The retailers that invested heavily in their supply chains and delivery infrastructure and already started moving to true omnichannel models have thrived during the coronavirus pandemic.
Not every company on this list will see sales gains during this period, and many, if not all, will report smaller profits due to lower-margin items being the most in-demand. But these six companies have shown their strength by finding ways to keep serving customers despite all of the operational challenges businesses currently face.
It's rare you get to buy a retail giant that's also strong in other areas at a discount. Amazon (AMZN 3.58%) closed at $1906.59 on April 3, nearly $300 of its 52-week high. It's reasonable to assume that the company has not only benefited from high demand during the pandemic, but has likely signed up new Prime members while also adding customers to Amazon Web Services (AWS).
Walmart (WMT 0.08%) had a decision to make a few years ago. It could lean into its stores and make digital secondary, or it could go full-on omnichannel. It chose the latter, and invested billions in being able to ship orders faster from its stores and warehouses. It has also built out a same-day delivery grocery service and offers curbside pickup at many locations.
Investors have noticed this, and shares closed at $119.48 on April 3, only about $9 below the chain's 52-week high. Walmart has shown its resilience and its ability to operate under nearly any conditions. That should help its shares hit new heights in the post-coronavirus world.
Target (TGT 2.46%) made many of the same moves Walmart did. It also bought Shipt to accelerate its ability to offer same-day delivery.
Now the retailer is poised to post big sales numbers while many of its non-food competitors remain closed. The chain sells food, but it also offers office supplies, electronics, and other things that aren't essential but are wanted.

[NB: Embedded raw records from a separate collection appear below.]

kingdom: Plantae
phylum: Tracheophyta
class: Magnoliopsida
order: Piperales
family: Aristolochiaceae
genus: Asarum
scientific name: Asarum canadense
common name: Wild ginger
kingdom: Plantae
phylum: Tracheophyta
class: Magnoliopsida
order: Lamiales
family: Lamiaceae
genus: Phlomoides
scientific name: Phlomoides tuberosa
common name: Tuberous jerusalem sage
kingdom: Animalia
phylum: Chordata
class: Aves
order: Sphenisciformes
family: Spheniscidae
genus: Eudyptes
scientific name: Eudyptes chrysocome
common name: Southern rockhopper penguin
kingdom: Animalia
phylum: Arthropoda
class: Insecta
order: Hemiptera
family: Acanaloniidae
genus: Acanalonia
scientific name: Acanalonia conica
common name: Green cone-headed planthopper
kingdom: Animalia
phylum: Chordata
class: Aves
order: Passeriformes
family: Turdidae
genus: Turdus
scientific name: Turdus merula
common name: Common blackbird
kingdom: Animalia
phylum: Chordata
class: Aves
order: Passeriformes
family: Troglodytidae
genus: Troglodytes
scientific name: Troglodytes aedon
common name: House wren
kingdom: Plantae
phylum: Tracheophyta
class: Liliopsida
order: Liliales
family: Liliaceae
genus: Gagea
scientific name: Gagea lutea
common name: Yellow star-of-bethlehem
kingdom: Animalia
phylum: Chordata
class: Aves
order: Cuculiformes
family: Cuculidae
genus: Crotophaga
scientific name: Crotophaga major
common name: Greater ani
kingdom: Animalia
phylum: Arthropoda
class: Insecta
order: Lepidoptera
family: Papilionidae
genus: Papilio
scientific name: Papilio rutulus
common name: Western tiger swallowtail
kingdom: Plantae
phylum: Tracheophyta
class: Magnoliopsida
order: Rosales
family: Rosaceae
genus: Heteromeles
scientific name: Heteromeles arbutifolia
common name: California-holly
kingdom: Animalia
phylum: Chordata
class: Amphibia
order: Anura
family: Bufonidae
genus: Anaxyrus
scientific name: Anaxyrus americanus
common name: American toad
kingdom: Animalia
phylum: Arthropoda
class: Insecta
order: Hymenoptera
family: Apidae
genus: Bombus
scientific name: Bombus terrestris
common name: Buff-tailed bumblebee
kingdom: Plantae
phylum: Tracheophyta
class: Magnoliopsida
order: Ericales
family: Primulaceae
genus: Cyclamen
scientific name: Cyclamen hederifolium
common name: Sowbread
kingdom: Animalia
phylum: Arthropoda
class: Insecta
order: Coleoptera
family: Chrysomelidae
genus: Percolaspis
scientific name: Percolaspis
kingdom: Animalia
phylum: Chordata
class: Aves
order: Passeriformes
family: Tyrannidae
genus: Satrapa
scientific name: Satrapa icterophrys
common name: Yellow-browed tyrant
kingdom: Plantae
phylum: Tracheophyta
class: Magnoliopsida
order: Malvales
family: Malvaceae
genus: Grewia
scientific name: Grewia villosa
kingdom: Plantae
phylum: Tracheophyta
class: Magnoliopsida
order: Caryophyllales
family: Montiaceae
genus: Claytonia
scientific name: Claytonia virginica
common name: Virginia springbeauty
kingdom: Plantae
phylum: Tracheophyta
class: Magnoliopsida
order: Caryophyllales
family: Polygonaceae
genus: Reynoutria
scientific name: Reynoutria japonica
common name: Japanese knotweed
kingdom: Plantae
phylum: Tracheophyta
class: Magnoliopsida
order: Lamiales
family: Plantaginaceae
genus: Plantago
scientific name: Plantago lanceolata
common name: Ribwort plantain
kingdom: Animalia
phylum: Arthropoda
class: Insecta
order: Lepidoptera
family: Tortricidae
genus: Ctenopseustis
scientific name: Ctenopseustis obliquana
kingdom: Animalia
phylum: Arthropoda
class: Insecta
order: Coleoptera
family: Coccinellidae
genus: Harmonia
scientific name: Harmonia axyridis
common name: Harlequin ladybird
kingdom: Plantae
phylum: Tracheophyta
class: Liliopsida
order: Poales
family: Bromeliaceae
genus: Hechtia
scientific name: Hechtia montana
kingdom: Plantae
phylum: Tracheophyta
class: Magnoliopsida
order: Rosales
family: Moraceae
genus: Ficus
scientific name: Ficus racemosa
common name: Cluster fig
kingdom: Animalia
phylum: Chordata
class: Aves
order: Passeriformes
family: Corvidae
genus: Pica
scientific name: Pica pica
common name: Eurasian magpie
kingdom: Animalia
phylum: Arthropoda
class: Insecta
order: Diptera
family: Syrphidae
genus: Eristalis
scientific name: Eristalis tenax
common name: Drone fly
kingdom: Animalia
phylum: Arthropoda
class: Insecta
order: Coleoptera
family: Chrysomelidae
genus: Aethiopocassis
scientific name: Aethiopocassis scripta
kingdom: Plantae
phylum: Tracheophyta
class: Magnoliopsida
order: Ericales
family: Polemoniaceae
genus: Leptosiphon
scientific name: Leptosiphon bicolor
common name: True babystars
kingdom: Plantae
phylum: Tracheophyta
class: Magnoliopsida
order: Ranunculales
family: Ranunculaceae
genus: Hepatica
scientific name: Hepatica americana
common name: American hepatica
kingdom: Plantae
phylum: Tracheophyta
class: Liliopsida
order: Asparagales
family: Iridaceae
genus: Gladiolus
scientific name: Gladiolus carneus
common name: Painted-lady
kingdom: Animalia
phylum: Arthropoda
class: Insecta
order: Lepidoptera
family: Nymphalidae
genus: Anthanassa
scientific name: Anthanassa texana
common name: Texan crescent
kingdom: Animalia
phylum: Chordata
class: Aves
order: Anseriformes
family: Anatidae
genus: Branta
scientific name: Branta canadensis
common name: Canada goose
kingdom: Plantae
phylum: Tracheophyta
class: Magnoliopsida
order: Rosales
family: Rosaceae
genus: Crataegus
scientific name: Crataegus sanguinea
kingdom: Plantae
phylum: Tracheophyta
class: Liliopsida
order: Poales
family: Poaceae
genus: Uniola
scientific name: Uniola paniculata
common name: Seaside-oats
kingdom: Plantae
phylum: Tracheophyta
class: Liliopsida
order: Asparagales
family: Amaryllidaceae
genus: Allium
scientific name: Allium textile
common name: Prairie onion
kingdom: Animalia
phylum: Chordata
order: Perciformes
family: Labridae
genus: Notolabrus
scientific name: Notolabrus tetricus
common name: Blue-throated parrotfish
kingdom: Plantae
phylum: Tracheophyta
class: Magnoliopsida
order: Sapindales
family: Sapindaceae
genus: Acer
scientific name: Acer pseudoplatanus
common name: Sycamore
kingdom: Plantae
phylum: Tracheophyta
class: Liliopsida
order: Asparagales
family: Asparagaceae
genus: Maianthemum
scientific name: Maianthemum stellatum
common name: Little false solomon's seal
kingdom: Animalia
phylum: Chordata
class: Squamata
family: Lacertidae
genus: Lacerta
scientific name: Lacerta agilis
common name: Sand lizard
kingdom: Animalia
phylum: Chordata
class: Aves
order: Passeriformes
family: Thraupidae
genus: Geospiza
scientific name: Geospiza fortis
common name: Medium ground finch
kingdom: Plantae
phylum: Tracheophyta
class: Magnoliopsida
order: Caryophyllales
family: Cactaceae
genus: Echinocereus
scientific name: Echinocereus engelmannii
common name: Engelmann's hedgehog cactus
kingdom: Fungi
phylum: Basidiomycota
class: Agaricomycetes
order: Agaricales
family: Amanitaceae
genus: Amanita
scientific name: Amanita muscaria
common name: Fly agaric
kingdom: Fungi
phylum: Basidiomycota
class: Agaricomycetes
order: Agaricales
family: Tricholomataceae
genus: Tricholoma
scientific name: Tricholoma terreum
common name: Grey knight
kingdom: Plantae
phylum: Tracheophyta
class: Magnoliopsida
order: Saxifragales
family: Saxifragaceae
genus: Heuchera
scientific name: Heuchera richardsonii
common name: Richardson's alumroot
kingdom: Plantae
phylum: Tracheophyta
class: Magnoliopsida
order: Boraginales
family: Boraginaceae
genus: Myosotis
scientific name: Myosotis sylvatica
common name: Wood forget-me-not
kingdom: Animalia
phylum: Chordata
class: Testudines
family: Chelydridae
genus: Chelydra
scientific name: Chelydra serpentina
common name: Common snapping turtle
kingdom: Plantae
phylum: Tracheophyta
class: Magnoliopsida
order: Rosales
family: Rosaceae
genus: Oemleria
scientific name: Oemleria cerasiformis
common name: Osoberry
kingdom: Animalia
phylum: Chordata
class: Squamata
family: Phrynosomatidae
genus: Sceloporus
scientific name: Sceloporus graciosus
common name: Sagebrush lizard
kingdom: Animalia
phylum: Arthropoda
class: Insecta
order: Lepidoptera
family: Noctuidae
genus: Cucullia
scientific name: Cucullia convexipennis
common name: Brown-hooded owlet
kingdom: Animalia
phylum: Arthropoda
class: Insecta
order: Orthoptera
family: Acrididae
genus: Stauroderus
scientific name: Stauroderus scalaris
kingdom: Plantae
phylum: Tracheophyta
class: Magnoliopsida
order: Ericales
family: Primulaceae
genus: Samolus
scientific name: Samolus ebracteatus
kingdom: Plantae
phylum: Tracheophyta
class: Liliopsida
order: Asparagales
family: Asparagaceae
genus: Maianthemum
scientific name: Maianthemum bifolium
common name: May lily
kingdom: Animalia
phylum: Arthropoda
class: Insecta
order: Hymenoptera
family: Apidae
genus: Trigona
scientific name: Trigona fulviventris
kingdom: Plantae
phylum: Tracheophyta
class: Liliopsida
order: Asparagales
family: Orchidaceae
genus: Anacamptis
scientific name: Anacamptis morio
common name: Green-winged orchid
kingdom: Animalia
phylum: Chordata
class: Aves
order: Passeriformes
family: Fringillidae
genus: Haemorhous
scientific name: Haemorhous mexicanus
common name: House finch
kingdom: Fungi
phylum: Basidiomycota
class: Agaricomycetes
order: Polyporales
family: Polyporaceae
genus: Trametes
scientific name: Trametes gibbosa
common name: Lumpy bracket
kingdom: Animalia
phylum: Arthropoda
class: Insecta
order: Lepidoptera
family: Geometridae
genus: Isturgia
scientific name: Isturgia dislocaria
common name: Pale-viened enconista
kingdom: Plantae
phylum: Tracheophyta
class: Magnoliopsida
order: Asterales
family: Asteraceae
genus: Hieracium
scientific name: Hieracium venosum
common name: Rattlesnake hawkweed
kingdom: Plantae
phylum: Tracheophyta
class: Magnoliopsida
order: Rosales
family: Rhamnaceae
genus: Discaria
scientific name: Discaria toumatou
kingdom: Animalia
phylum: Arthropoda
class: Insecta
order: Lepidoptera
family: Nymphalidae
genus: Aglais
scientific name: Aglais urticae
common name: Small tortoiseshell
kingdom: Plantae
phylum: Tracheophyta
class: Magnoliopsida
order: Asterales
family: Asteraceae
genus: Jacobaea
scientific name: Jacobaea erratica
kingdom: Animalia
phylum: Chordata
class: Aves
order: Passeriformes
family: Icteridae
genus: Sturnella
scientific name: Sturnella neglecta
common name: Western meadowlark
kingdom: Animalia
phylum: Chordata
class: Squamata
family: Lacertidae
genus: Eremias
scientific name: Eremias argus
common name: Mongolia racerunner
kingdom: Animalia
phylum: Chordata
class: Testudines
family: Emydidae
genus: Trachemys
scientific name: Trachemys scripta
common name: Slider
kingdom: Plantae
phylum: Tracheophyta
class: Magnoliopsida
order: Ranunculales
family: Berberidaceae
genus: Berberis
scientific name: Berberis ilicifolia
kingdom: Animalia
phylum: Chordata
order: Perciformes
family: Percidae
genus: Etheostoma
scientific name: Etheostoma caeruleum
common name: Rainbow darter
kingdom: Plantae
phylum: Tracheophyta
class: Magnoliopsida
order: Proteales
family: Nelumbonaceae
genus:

Once the pandemic passes, the chain should quickly reset to normal. It may not get back to its 52-week high of $130.24 quickly, but it's going work its way back from the $92.57 shares closed at on April 3.
4. Best Buy
Best Buy (BBY 4.77%) has so far been the surprise winner of the current situation. The chain has closed its stores, but its website remains open and it's offering curbside pickup at many locations.
That has led to what the company called a "spike" in sales as consumers sought to buy electronics to work at home, appliances to store food, and things to keep them entertained. It's unclear how long that spike will last, but it's clear the chain won't be devastated in the way many others will. That should help its share price recover from $53.48, where it closed April 3, down from its 52-week high of $91.99.
Costco (COST 1.97%) was built for pandemics. It sells a limited selection of items in bulk. That makes it easier to keep its shelves stocked, because people come in expecting to be able to buy toilet paper, paper towels, and other items, and don't really care about specific sizes or brands. The warehouse club also makes most of its profit from memberships (about 2/3), and has likely picked up quite a few -- the company has not made any public statements to that effect, but it has acknowledged higher-than-normal demand.
Investors have clearly noticed. Costco shares closed April 3 at $288.65. That's down from their 52-week high of $325.26, but less of a drop than many retailers experienced, and still leaves room for growth whenever a recovery happens.
6. Ollie's Bargain Outlet
Ollie's Bargain Outlet (OLLI 4.50%) may not be on every trader's radar, but it's a well-run company. During the pandemic, it has shifted its supply chain to provide food and other essentials. When the coronavirus passes the company should be well-positioned to buy low-cost goods from orders other retailers canceled.
Being a bargain retailer that sells an eclectic mix of items is a good thing a period when many people will have constrained budgets. That should help Ollie's recover from $44.59 and eventually work back toward its 52-week high of $103.03.
All of these stocks may fall further, and they may fall again when earnings get reported. A prolonged recession could delay their long-term success, and it's impossible to know when the world will revert to anything close to normal.
For long-term investors, however, these companies have shown that they're built on strong foundations. That should mean that there will eventually be a day when their arrows point up and the numbers turn green.